Hey guys,
I guess this is a continuing issue and I’m not entirely sure how to approach debugging. As you know I posted a question regarding Jupyter app failing to start waiting for a server port that we could resolve by clearing out the web browser cache.
My RStudio Server, which was working last week just fine, has stopped working and keeps timing out waiting for a port to open. Our main cluster is split into two main nodes: epyc, and gpu. This is only happening on my “epyc” nodes, it works fine in GPU nodes. It’s the exact same script being run so I’m confused.

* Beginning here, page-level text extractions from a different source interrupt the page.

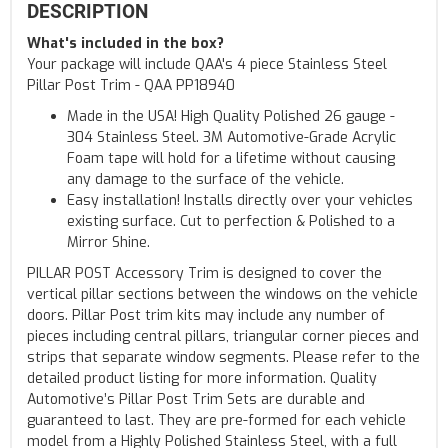
DESCRIPTION
What's included in the box?
Your package will include QAA's 4 piece Stainless Steel
Pillar Post Trim - QAA PP18940
Made in the USA! High Quality Polished 26 gauge -
304 Stainless Steel. 3M Automotive-Grade Acrylic
Foam tape will hold for a lifetime without causing
any damage to the surface of the vehicle.
Easy installation! Installs directly over your vehicles
existing surface. Cut to perfection & Polished to a
Mirror Shine.
PILLAR POST Accessory Trim is designed to cover the
vertical pillar sections between the windows on the vehicle
doors. Pillar Post trim kits may include any number of
pieces including central pillars, triangular corner pieces and
strips that separate window segments. Please refer to the
detailed product listing for more information. Quality
Automotive’s Pillar Post Trim Sets are durable and
guaranteed to last. They are pre-formed for each vehicle
model from a Highly Polished Stainless Steel, with a full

I actually managed to solve it. I took a look at all the output.log files and found it was trying to start up on one particular host, epyc012. That host is running a few dozen 2-cpu jobs. I added a --exclude= and jobs are running again.

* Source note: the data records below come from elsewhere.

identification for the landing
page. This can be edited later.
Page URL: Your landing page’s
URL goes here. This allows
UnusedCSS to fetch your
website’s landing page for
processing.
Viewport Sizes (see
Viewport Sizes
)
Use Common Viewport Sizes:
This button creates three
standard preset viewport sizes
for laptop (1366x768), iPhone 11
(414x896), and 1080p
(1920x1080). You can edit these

Hi Gerald, Sorry I missed your follow up question.
In that instance, slurm just kept trying to schedule the app as it had space for it on the node in question. Most users were able to start up apps after waiting 30 minutes or so until slurm scheduled them on a different node.
It wasn’t limited to one node, that was just the first time I ran into the problem. I’m posting a General Discussion to expand on this a bit. We have some jobs being submitted that are I/O intensive for either memroy or storage, sometimes both. These cause enough of a delay that port assignments for an interactive app times out. I’ve played with the timeout wait value a bit, but it’s hit and miss.